Toni Massaro, Regents’ Professor, Milton O. Riepe Chair in Constitutional Law, and Dean Emerita at the University of Arizona College of Law, and Helen Norton, Professor of Law at the University of Colorado Law School, discuss whether Artificial Intelligences might ever gain free speech rights. After all, as Citizens United affirmed, lots of non-human entities have at least some aspects of a right to free speech.
Indeed, it is a question that warrants consideration: do only humans have full free speech rights, or do AIs, also; do sentient beings of any stripe have full free speech rights; and if the answer to either of the latter two is “Yes,” then what’s the threshold of intelligence beyond which such rights must be acknowledged (or granted: is our endowment of inalienable rights imbued by God in humans only, or in other beings, too?), and how do we measure that threshold?
Massaro and Norton, in their paper Siri-ously? Free Speech Rights and Artificial Intelligence look into the question (absent any religious aspect) as it relates specifically to AIs. It’s a paper well worth the read, if only for the thought experiment aspect that is the authors’ purpose.
I’m interested in a particular part of their argument, though, as summarized by The Wall Street Journal Law Blog [emphasis in the original].
The idea becomes less preposterous, according to the scholars, when one focuses not on who or what is doing the speaking, but on who is doing the listening.

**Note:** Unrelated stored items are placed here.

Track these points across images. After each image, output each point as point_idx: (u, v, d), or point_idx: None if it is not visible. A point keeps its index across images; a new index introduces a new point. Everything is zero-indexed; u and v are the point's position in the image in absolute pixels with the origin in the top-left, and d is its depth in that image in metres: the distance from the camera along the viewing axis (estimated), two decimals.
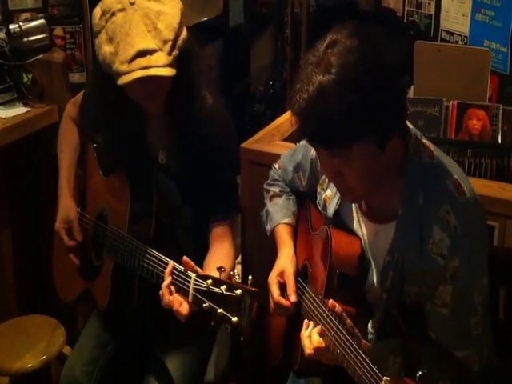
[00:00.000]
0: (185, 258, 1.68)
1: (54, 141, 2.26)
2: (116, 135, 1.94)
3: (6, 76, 2.63)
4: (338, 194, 1.66)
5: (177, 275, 1.69)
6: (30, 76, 2.66)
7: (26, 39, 2.63)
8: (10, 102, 2.65)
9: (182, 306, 1.65)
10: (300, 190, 1.92)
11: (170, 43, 1.72)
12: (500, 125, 2.32)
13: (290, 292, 1.72)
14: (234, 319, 1.51)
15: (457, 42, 3.15)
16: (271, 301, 1.75)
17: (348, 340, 1.44)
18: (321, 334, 1.53)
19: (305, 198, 1.92)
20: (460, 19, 3.13)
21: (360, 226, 1.64)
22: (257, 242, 2.30)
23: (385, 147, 1.41)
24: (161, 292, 1.70)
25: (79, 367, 2.04)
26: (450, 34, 3.20)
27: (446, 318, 1.51)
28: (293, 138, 2.37)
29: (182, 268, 1.69)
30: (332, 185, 1.69)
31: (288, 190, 1.96)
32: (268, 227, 1.93)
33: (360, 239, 1.64)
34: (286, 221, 1.90)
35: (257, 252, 2.31)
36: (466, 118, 2.36)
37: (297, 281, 1.77)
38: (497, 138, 2.32)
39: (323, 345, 1.51)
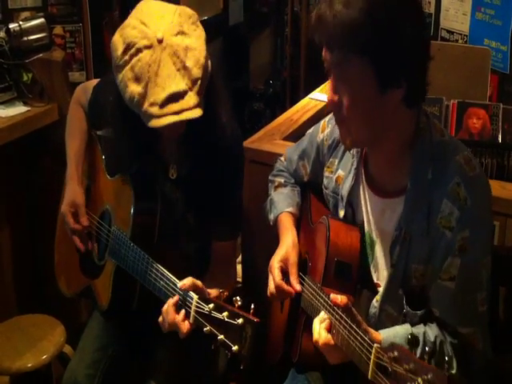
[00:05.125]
0: (191, 279, 1.68)
1: (53, 139, 2.26)
2: (127, 139, 1.90)
3: (5, 75, 2.63)
4: (352, 170, 1.67)
5: (180, 294, 1.69)
6: (29, 75, 2.66)
7: (25, 38, 2.63)
8: (9, 101, 2.65)
9: (184, 323, 1.65)
10: (304, 180, 1.93)
11: (199, 82, 1.69)
12: (500, 124, 2.32)
13: (293, 281, 1.72)
14: (235, 348, 1.50)
15: (457, 41, 3.15)
16: (271, 284, 1.75)
17: (343, 318, 1.43)
18: (329, 330, 1.50)
19: (306, 190, 1.93)
20: (460, 18, 3.13)
21: (366, 201, 1.65)
22: (257, 242, 2.30)
23: (385, 91, 1.43)
24: (165, 309, 1.69)
25: (81, 371, 2.03)
26: (450, 32, 3.20)
27: (453, 292, 1.51)
28: (293, 137, 2.37)
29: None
30: (343, 165, 1.71)
31: (293, 181, 1.97)
32: (271, 216, 1.93)
33: (359, 228, 1.66)
34: (289, 210, 1.90)
35: (257, 251, 2.31)
36: (466, 117, 2.36)
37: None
38: (497, 137, 2.32)
39: (332, 342, 1.47)
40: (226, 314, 1.53)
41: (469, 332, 1.54)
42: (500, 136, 2.32)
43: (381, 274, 1.64)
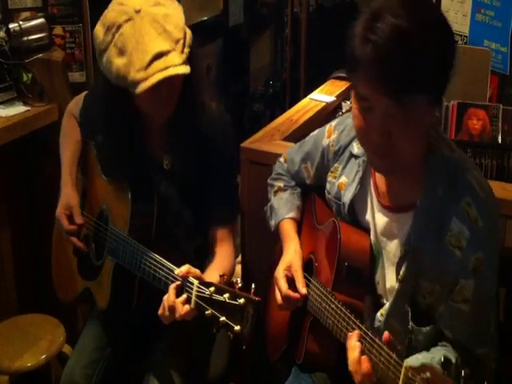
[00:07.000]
0: (188, 265, 1.69)
1: (53, 140, 2.27)
2: (119, 143, 1.93)
3: (5, 75, 2.64)
4: (356, 179, 1.65)
5: (180, 281, 1.69)
6: (29, 75, 2.66)
7: (25, 38, 2.63)
8: (9, 100, 2.65)
9: (183, 306, 1.65)
10: (306, 182, 1.91)
11: (181, 42, 1.73)
12: (500, 125, 2.32)
13: (299, 285, 1.71)
14: (237, 328, 1.51)
15: (457, 42, 3.14)
16: (279, 295, 1.74)
17: (363, 329, 1.43)
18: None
19: (309, 191, 1.91)
20: (460, 19, 3.13)
21: (373, 214, 1.62)
22: (256, 242, 2.30)
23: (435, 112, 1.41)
24: (166, 296, 1.69)
25: (79, 370, 2.03)
26: None
27: (467, 314, 1.49)
28: (293, 138, 2.37)
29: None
30: (347, 172, 1.69)
31: (293, 183, 1.95)
32: (272, 222, 1.93)
33: (369, 233, 1.63)
34: (290, 215, 1.90)
35: (256, 252, 2.31)
36: (466, 118, 2.36)
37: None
38: (497, 137, 2.33)
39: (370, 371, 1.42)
40: (227, 295, 1.54)
41: (483, 352, 1.53)
42: (500, 137, 2.32)
43: (384, 286, 1.62)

Such an approach, emphasizing “expression’s value to listeners” or the “listeners’ enlightenment,” yields “many similarities…between much computer speech and human speech that we already protect,” the professors say.

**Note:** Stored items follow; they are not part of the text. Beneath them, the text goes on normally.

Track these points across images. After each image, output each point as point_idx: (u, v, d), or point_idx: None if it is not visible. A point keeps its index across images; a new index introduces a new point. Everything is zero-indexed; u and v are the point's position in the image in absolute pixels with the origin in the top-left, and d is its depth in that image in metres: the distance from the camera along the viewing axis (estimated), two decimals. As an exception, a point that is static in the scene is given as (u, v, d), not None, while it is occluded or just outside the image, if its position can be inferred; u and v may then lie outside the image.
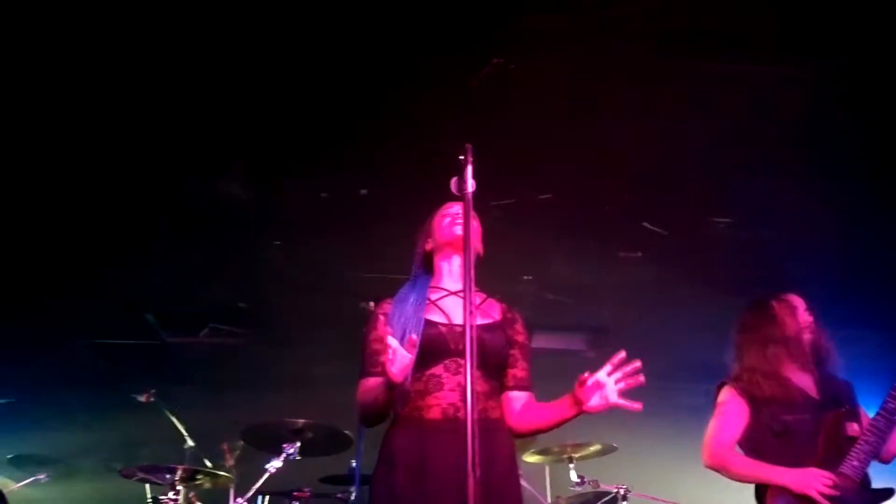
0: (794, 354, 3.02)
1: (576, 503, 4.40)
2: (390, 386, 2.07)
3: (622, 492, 4.22)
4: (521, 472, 2.37)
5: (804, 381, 3.01)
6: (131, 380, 6.09)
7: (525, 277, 5.39)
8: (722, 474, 2.98)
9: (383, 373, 2.05)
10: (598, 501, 4.30)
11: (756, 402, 2.96)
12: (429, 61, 3.63)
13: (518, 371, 2.34)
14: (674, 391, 7.06)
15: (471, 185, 2.02)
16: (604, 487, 4.28)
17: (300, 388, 6.76)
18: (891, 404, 2.82)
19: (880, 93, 3.75)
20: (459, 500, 1.87)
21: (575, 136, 4.12)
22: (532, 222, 4.84)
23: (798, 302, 3.17)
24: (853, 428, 2.87)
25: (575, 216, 4.83)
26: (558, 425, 2.27)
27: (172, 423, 4.83)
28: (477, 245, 2.42)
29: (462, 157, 2.05)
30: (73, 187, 4.51)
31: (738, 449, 3.02)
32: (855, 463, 2.78)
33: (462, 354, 2.03)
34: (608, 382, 2.21)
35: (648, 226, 4.89)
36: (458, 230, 2.30)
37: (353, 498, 3.85)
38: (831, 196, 4.55)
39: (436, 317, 2.26)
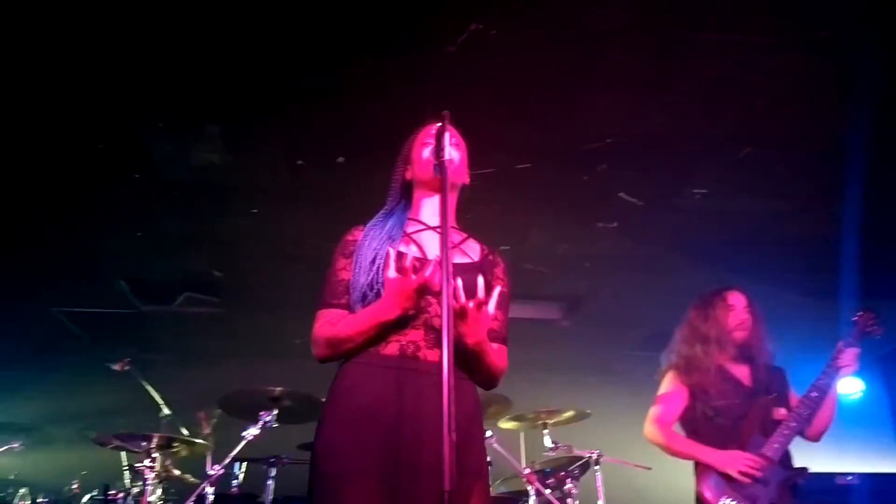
0: (726, 351, 3.39)
1: (550, 468, 4.48)
2: (382, 323, 1.95)
3: (595, 456, 4.32)
4: (488, 432, 2.35)
5: (739, 370, 3.39)
6: (106, 348, 6.05)
7: (502, 248, 5.41)
8: (660, 449, 3.37)
9: (376, 311, 1.92)
10: (571, 466, 4.39)
11: (692, 390, 3.37)
12: (406, 27, 3.59)
13: (491, 321, 2.11)
14: (647, 359, 7.15)
15: (448, 152, 2.01)
16: (577, 452, 4.37)
17: (277, 356, 6.77)
18: (813, 393, 3.24)
19: (862, 63, 3.76)
20: (398, 446, 1.89)
21: (553, 105, 4.11)
22: (510, 192, 4.84)
23: (737, 300, 3.51)
24: (780, 412, 3.25)
25: (552, 186, 4.84)
26: (482, 365, 2.07)
27: (148, 391, 4.82)
28: (463, 175, 2.32)
29: (440, 125, 2.03)
30: (44, 154, 4.43)
31: (677, 428, 3.43)
32: (776, 445, 3.15)
33: (433, 293, 2.00)
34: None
35: (625, 196, 4.92)
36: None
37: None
38: (811, 167, 4.59)
39: (409, 249, 2.11)
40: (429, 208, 2.27)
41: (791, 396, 3.38)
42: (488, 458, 4.33)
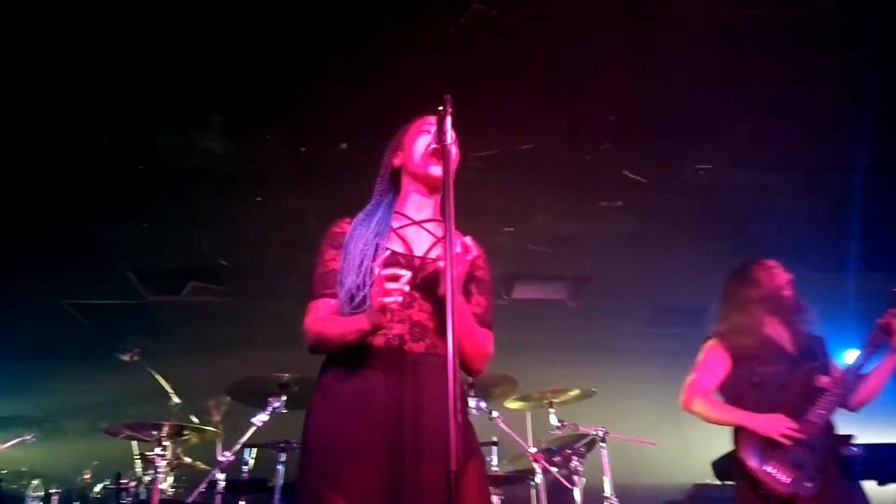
0: (774, 310, 3.31)
1: (556, 446, 4.50)
2: (368, 333, 1.96)
3: (601, 433, 4.34)
4: (494, 412, 2.32)
5: (782, 336, 3.30)
6: (115, 339, 6.10)
7: (506, 229, 5.41)
8: (698, 417, 3.28)
9: (373, 319, 1.92)
10: (577, 443, 4.42)
11: (736, 357, 3.27)
12: (407, 9, 3.56)
13: (474, 307, 2.16)
14: (653, 337, 7.19)
15: (450, 136, 2.00)
16: (583, 430, 4.39)
17: (285, 342, 6.78)
18: (857, 363, 3.18)
19: (860, 36, 3.74)
20: (391, 431, 1.91)
21: (556, 84, 4.09)
22: (513, 173, 4.83)
23: (774, 264, 3.44)
24: (823, 380, 3.16)
25: (556, 166, 4.83)
26: (469, 341, 2.07)
27: (158, 381, 4.84)
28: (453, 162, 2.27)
29: (441, 109, 2.02)
30: (49, 148, 4.44)
31: (718, 396, 3.31)
32: (821, 411, 3.08)
33: (418, 288, 2.04)
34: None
35: (629, 174, 4.90)
36: (437, 171, 2.12)
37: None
38: (815, 140, 4.57)
39: (395, 246, 2.12)
40: (415, 202, 2.24)
41: (833, 365, 3.28)
42: (494, 438, 4.42)
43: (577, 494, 4.23)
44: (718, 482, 5.38)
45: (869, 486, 3.62)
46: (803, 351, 3.25)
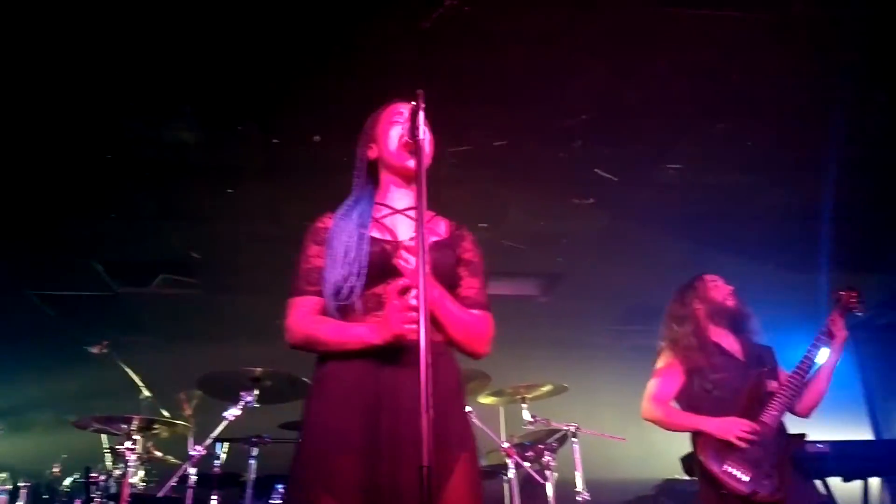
0: (720, 321, 3.51)
1: (529, 441, 4.54)
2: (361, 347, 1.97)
3: (573, 429, 4.40)
4: (468, 406, 2.35)
5: (732, 345, 3.48)
6: (83, 332, 6.01)
7: (480, 225, 5.42)
8: (657, 424, 3.48)
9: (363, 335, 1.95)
10: (549, 438, 4.46)
11: (689, 368, 3.45)
12: (380, 4, 3.56)
13: (465, 290, 2.17)
14: (623, 334, 7.26)
15: (423, 131, 2.00)
16: (555, 425, 4.44)
17: (257, 336, 6.75)
18: (805, 364, 3.33)
19: (838, 35, 3.79)
20: (380, 423, 1.91)
21: (529, 82, 4.10)
22: (486, 169, 4.85)
23: (715, 278, 3.64)
24: (773, 385, 3.35)
25: (529, 163, 4.85)
26: (459, 328, 2.09)
27: (127, 374, 4.79)
28: (427, 159, 2.24)
29: (414, 104, 2.02)
30: (17, 135, 4.36)
31: (674, 404, 3.50)
32: (773, 413, 3.25)
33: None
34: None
35: (601, 172, 4.94)
36: (413, 163, 2.12)
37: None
38: (786, 140, 4.63)
39: (379, 234, 2.13)
40: (395, 192, 2.24)
41: (781, 373, 3.45)
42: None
43: (549, 489, 4.27)
44: (687, 477, 5.49)
45: (834, 482, 3.73)
46: (752, 358, 3.43)
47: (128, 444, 3.92)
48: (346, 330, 2.03)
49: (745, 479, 3.12)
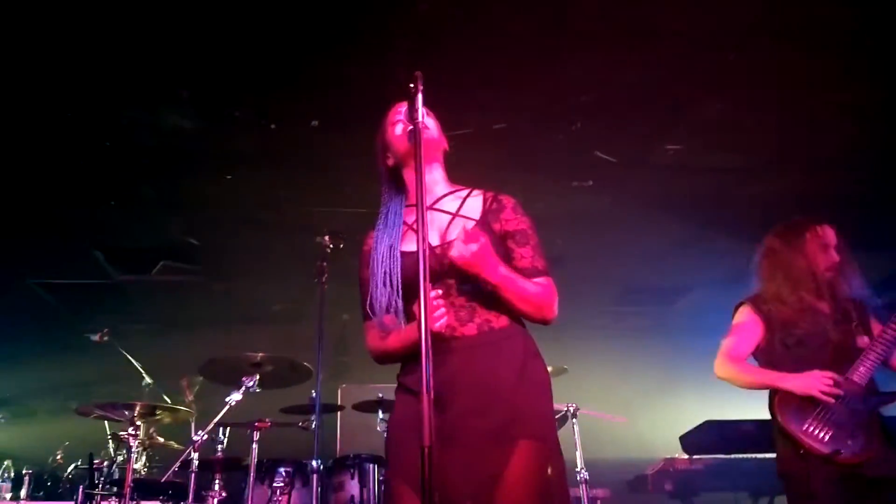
0: (814, 288, 3.18)
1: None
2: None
3: (572, 409, 4.42)
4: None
5: (821, 300, 3.18)
6: (85, 319, 6.04)
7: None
8: (732, 383, 3.20)
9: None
10: (550, 419, 4.48)
11: (772, 321, 3.18)
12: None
13: (519, 261, 2.20)
14: (623, 315, 7.29)
15: (421, 114, 2.00)
16: (555, 406, 4.45)
17: (257, 321, 6.78)
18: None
19: (834, 15, 3.77)
20: (438, 416, 1.95)
21: (527, 63, 4.09)
22: (485, 152, 4.84)
23: (831, 239, 3.29)
24: (863, 340, 3.08)
25: (528, 145, 4.84)
26: (523, 302, 2.18)
27: (129, 361, 4.81)
28: (441, 141, 2.37)
29: (412, 86, 2.02)
30: (16, 123, 4.35)
31: (752, 361, 3.23)
32: (862, 369, 2.98)
33: (448, 276, 2.12)
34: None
35: (600, 154, 4.94)
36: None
37: (313, 426, 3.94)
38: (784, 123, 4.62)
39: (412, 244, 2.15)
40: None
41: (873, 325, 3.17)
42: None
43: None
44: (686, 456, 5.53)
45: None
46: (841, 311, 3.15)
47: (130, 430, 3.94)
48: (399, 336, 2.16)
49: (826, 438, 2.88)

Listening is a hugely important aspect of our freedom of speech, no doubt. The right of the listener to choose for himself the speech to which he will listen or not listen—the right to assess for himself the value of the speech—is absolutely critical; without it there is no freedom of speech.
But.
The right to choose which speech to which to listen or not can only be derivative of the right to speak freely. After all, if the speech can be blocked in any way, or censored in any form, there can be nothing to which to listen, and so no choice of listening can exist. Within that, the value of the listened-to speech, and of the ignored speech, is in the mind of the speaker first and in the ear of the listener/ignorer second. There is no third. Government’s view, including court’s view, of that value never enters into it.
The authors dilute IMNSHO their argument to a large degree by basing a significant fraction of their argument on the value to a listener of that derivative aspect.